▶ **Exercise requirements**: Retype all of the data below character for character, leaving out the pictures.

Recorded data
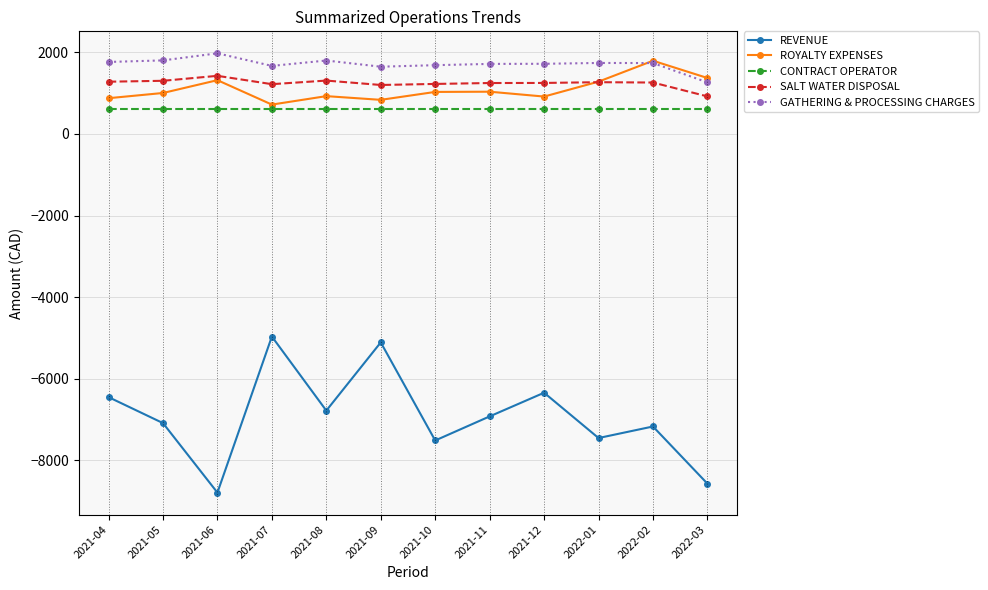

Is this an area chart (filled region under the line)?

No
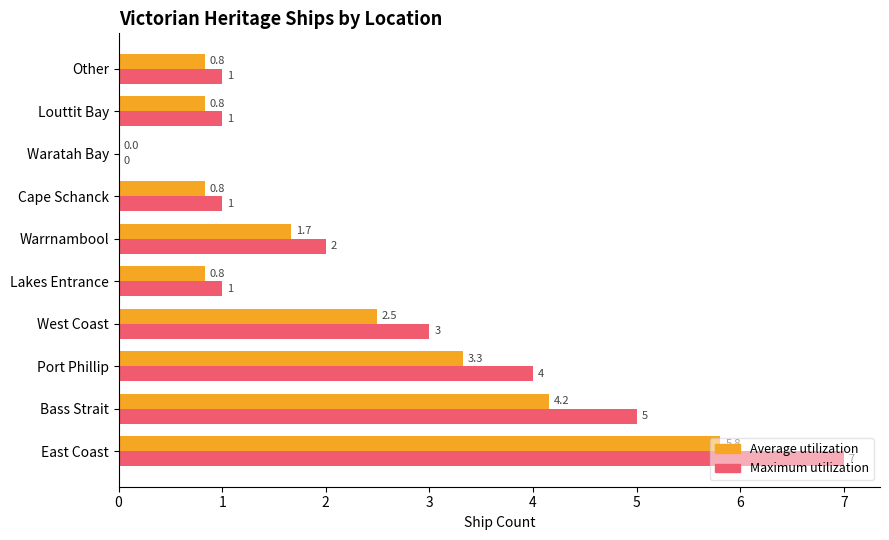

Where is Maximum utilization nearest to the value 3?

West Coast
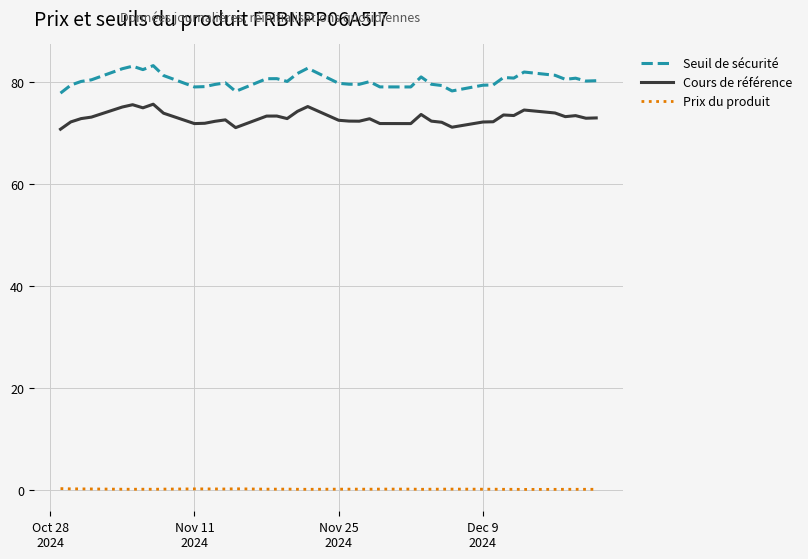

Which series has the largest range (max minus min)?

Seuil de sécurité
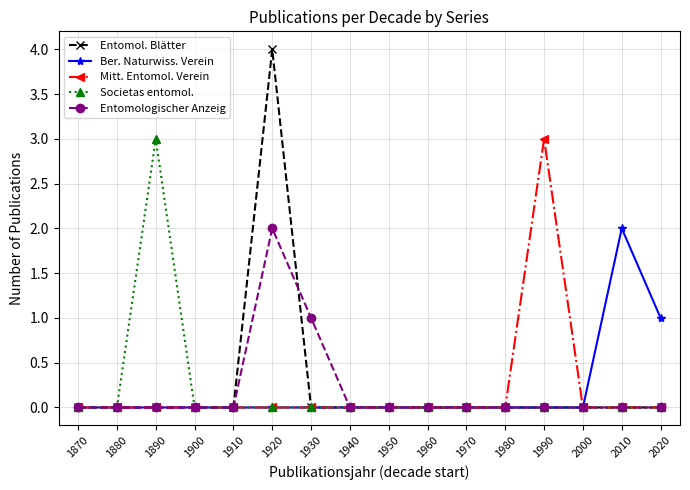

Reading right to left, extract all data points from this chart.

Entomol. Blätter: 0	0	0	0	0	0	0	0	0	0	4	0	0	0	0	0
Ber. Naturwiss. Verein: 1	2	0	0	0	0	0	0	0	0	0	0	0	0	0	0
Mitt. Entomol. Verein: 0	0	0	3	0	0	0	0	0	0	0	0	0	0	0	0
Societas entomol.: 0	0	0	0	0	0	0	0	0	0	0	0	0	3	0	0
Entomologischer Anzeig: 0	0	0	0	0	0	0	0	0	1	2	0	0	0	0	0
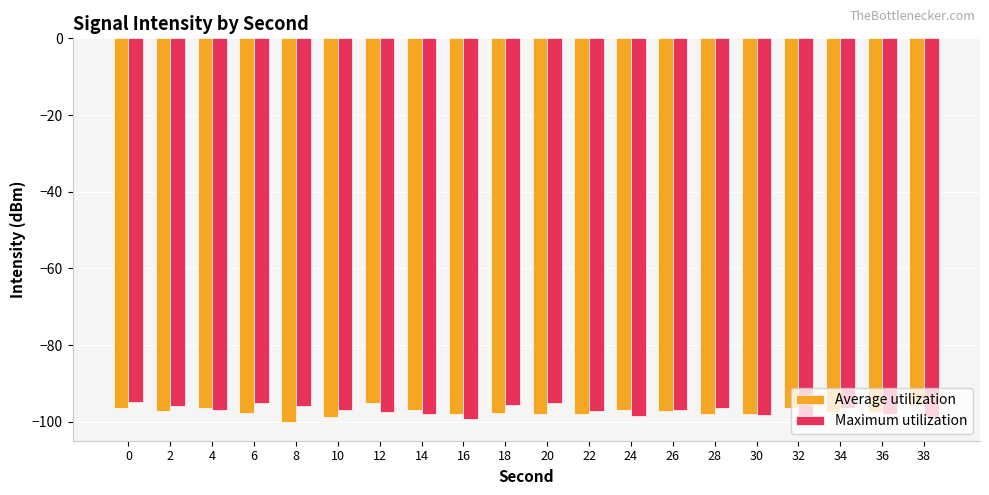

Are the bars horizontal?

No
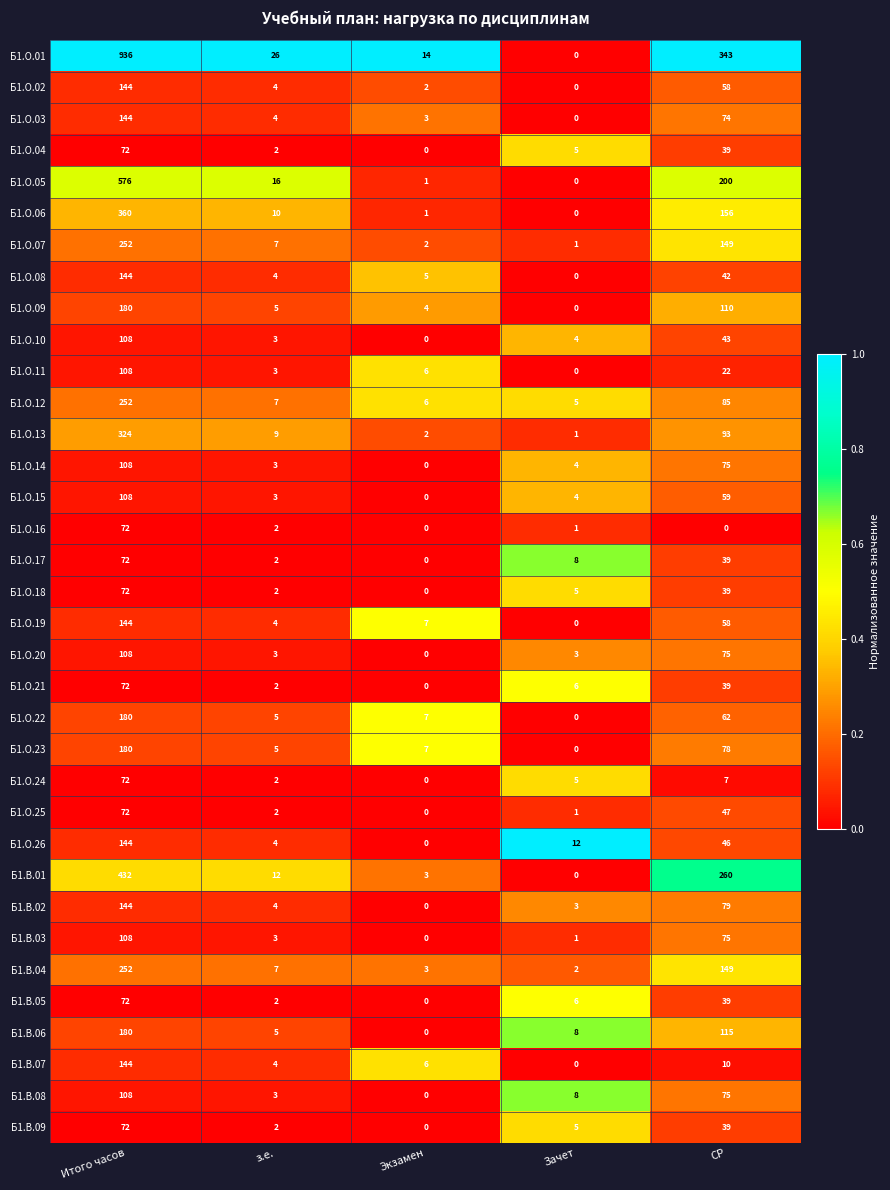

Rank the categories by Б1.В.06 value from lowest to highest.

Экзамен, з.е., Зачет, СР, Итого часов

▶ **Worked solution**:
Is this an area chart (filled region under the line)?

No

Where is Maximum utilization nearest to the value 3?

West Coast

Which series has the largest range (max minus min)?

Seuil de sécurité

Reading right to left, extract all data points from this chart.

Entomol. Blätter: 0	0	0	0	0	0	0	0	0	0	4	0	0	0	0	0
Ber. Naturwiss. Verein: 1	2	0	0	0	0	0	0	0	0	0	0	0	0	0	0
Mitt. Entomol. Verein: 0	0	0	3	0	0	0	0	0	0	0	0	0	0	0	0
Societas entomol.: 0	0	0	0	0	0	0	0	0	0	0	0	0	3	0	0
Entomologischer Anzeig: 0	0	0	0	0	0	0	0	0	1	2	0	0	0	0	0

Are the bars horizontal?

No

Rank the categories by Б1.В.06 value from lowest to highest.

Экзамен, з.е., Зачет, СР, Итого часов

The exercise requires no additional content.